Responsibilities
- Design, develop, and operate scalable and maintainable data pipelines in the Azure Databricks environment
- Develop all technical artefacts as code, implemented in professional IDEs, with full version control and CI/CD automation
- Enable data-driven decision-making in Manufacturing & Engineering (M&E) and Quality by ensuring high data availability, quality, and reliability
- Implement data products and analytical assets using software engineering principles in close alignment with business domains and functional IT
- Apply rigorous software engineering practices such as modular design, test-driven development, and artifact reuse in all implementations
- Provide cross-functional data engineering support across Manufacturing & Engineering domains with a global delivery footprint
- Collaborate with business stakeholders, functional IT partners, product owners, architects, ML/AI engineers, and Power BI developers
- Operate within an agile, product-team structure embedded in an enterprise-scale Azure environment
Requirements
- Design scalable batch and streaming pipelines in Azure Databricks using PySpark and/or Scala
- Implement ingestion from structured and semi-structured sources (e.g., SAP, APIs, flat files)
- Build bronze/silver/gold data layers following the defined lakehouse layering architecture & governance
- Implement use-case driven dimensional models (star/snowflake schema) tailored to Manufacturing & Engineering (M&E) and Quality needs
- Ensure compatibility with reporting tools (e.g., Power BI) via curated data marts and semantic models
- Implement enterprise-level data warehouse models (domain-driven 3NF models) for Manufacturing & Engineering (M&E) and Quality data, closely aligned with data engineers for other business domains
- Develop and apply master data management strategies (e.g., Slowly Changing Dimensions)

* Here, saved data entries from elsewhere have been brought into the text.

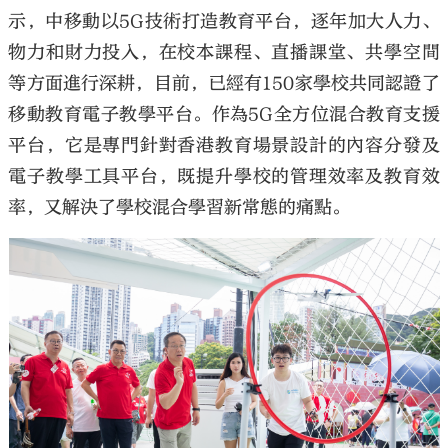
示，中移動以5G技術打造教育平台，逐年加大人力、
物力和財力投入，在校本課程、直播課堂、共學空間
等方面進行深耕，目前，已經有150家學校共同認證了
移動教育電子教學平台。作為5G全方位混合教育支援
平台，它是專門針對香港教育場景設計的內容分發及
電子教學工具平台，既提升學校的管理效率及教育效
率，又解決了學校混合學習新常態的痛點。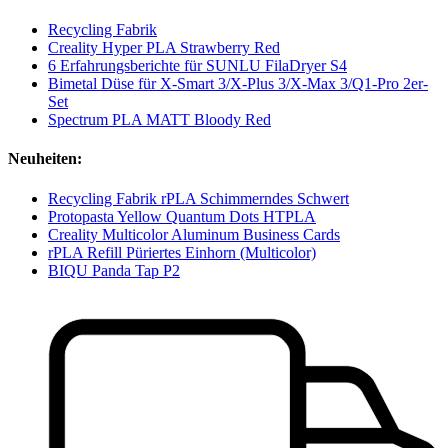
Recycling Fabrik
Creality Hyper PLA Strawberry Red
6 Erfahrungsberichte für SUNLU FilaDryer S4
Bimetal Düse für X-Smart 3/X-Plus 3/X-Max 3/Q1-Pro 2er-
Set
Spectrum PLA MATT Bloody Red
Neuheiten:
Recycling Fabrik rPLA Schimmerndes Schwert
Protopasta Yellow Quantum Dots HTPLA
Creality Multicolor Aluminum Business Cards
rPLA Refill Püriertes Einhorn (Multicolor)
BIQU Panda Tap P2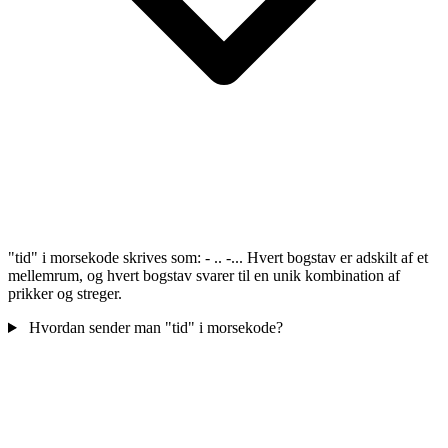
"tid" i morsekode skrives som: - .. -... Hvert bogstav er adskilt af et
mellemrum, og hvert bogstav svarer til en unik kombination af
prikker og streger.
Hvordan sender man "tid" i morsekode?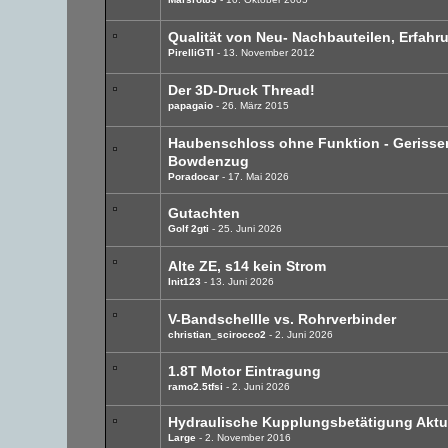
Qualität von Neu- Nachbauteilen, Erfahr
PirelliGTI
13. November 2012
Der 3D-Druck Thread!
papagaio
26. März 2015
Haubenschloss ohne Funktion - Gerisse
Bowdenzug
Poradocar
17. Mai 2026
Gutachten
Golf 2gti
25. Juni 2026
Alte ZE, s14 kein Strom
Init123
13. Juni 2026
V-Bandschellle vs. Rohrverbinder
christian_scirocco2
2. Juni 2026
1.8T Motor Eintragung
ramo2.5tfsi
2. Juni 2026
Hydraulische Kupplungsbetätigung Aktu
Large
2. November 2016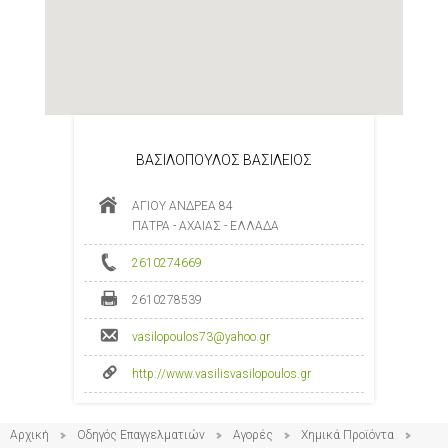
ΒΑΣΙΛΟΠΟΥΛΟΣ ΒΑΣΙΛΕΙΟΣ
ΑΓΙΟΥ ΑΝΔΡΕΑ 84
ΠΑΤΡΑ - ΑΧΑΙΑΣ - ΕΛΛΑΔΑ
2610274669
2610278539
vasilopoulos73@yahoo.gr
http://www.vasilisvasilopoulos.gr
Αρχική
Οδηγός Επαγγελματιών
Αγορές
Χημικά Προϊόντα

- Develop automated data validation tests using frameworks
- Monitor pipeline health, identify anomalies, and implement quality thresholds
- Establish data quality transparency by defining and implementing meaningful data quality rules with source system and business stakeholders and implementing related reports
- Develop and structure pipelines using modular, reusable code in a professional IDE
- Apply test-driven development (TDD) principles with automated unit, integration, and validation tests
- Integrate tests into CI/CD pipelines to enable fail-fast deployment strategies
- Commit all artifacts to version control with peer review and CI/CD integration
- Work closely with Product Owners to refine user stories and define acceptance criteria
- Translate business requirements into data contracts and technical specifications
- Participate in agile events such as sprint planning, reviews, and retrospectives
- Document pipeline logic, data contracts, and technical decisions in markdown or auto-generated docs from code
- Align designs with governance and metadata standards (e.g., Unity Catalog)
- Track lineage and audit trails through integrated tooling
- Profile and tune data transformation performance
- Reduce job execution times and optimize cluster resource usage
- Refactor legacy pipelines or inefficient transformations to improve scalability
Work Arrangement
Remote (Worldwide)